A prospectus for No Deal in the de-industrialised midlands and north could present a similar situation magnified.

Remove the bulldog platitudes from one side – and the doomsday predictions of the other – and consider instead the practical case for making the best of leaving the European Union without a deal. What would you actually be saying to the electorate?

Strip everything away and your case as a Tory is basically one of competitive edge. The alternative is some form of Bennite siege economy, but I think you’d struggle to carry the grassroots. So you’ll basically end up saying that we’ll beat the Europeans and their Single Market by pulling every lever we have to attract investment to our shores. You’d slash corporation tax. You’d water down corporate governance requirements. You’d prioritise the areas where the country is already strong like finance and professional services with rocket boosters.

It sounds simple written down like that and I’m sure it would go down well with some. But I am not sure it is a passport to success in the target constituencies I have outlined. Any half-decent campaign from Labour and the Liberal Democrats will argue that this is a charter for lower public spending and redundancies at the local manufacturing plant while the Tories look out once again for their mates in the city. Singapore on Sea or equivalent. Some of this will be overheated. So was the dementia tax. That’s the tough reality of politics.
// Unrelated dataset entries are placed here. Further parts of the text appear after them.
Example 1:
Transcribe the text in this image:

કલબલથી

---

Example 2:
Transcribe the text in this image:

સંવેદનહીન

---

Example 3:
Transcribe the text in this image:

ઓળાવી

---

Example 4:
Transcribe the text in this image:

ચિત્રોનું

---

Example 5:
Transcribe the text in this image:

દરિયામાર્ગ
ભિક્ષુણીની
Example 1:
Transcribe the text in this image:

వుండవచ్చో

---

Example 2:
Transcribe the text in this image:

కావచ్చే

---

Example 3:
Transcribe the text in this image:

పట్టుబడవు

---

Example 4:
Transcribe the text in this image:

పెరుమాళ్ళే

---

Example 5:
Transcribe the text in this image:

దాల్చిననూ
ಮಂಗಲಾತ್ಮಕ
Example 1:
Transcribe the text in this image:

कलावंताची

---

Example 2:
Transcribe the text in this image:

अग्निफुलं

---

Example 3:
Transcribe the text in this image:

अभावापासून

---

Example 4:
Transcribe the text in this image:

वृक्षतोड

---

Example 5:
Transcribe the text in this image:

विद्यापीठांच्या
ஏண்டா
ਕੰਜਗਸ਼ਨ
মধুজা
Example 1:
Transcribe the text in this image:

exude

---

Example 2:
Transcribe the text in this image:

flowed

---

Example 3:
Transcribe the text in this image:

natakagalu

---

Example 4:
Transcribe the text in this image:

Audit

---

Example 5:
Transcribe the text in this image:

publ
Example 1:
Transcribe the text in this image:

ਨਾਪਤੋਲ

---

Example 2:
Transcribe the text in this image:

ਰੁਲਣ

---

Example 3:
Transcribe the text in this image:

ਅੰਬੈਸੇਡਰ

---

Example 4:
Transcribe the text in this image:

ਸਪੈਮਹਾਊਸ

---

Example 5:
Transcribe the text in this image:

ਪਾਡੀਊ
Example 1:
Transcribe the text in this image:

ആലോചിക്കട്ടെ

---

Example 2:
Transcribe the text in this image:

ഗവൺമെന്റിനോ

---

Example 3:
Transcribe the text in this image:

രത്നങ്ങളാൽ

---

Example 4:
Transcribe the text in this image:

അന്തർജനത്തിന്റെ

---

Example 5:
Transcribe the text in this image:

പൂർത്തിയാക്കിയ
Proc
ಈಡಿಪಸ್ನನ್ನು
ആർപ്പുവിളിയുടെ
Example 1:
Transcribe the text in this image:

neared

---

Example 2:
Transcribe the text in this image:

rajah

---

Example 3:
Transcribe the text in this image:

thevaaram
So putting No Deal to the electorate risks losing Conservative votes in some areas and failing to win new ones in others. And that’s before you get into whether to deselect incumbent MPs who don’t sign up to the platform.

What then are your realistic political alternatives if you’re running to be Conservative Leader and want to stay in Downing Street for more than a few months?

You could try and say that your powers of persuasion are better than Theresa May’s and you can sell the existing Withdrawal Agreement to this Parliament. It feels like things have come too far for this to be realistic.

You could say that all we need is to knock some heads together and fix the technology on the Irish border so we don’t need a backstop in the Withdrawal Agreement. But if you really believe that the issue here is to do with technology rather than a century of psychology then you are likely to be disappointed.

You could throw the DUP to the wolves and fix the backstop by agreeing that it should only apply to Northern Ireland if it’s ever needed. Irrespective of whether you could get anything done without your confidence and supply partner, there would be serious implications for stability in the province.

You could call an election and do a non-aggression pact with the Brexit Party where they focus on the legacy Labour strongholds. It’s not inconceivable but you’d better be prepared for Nigel Farage to have more seats at the end of the night than you.

Or you could just be honest. After the political paralysis of the last few months, Brexit – negotiated or otherwise – is not going to happen without some form of new mandate from the British people. So if you’re feeling queasy about changing the Parliament…perhaps it’s time to begin thinking about changing your policy on a second referendum. What’s the point otherwise?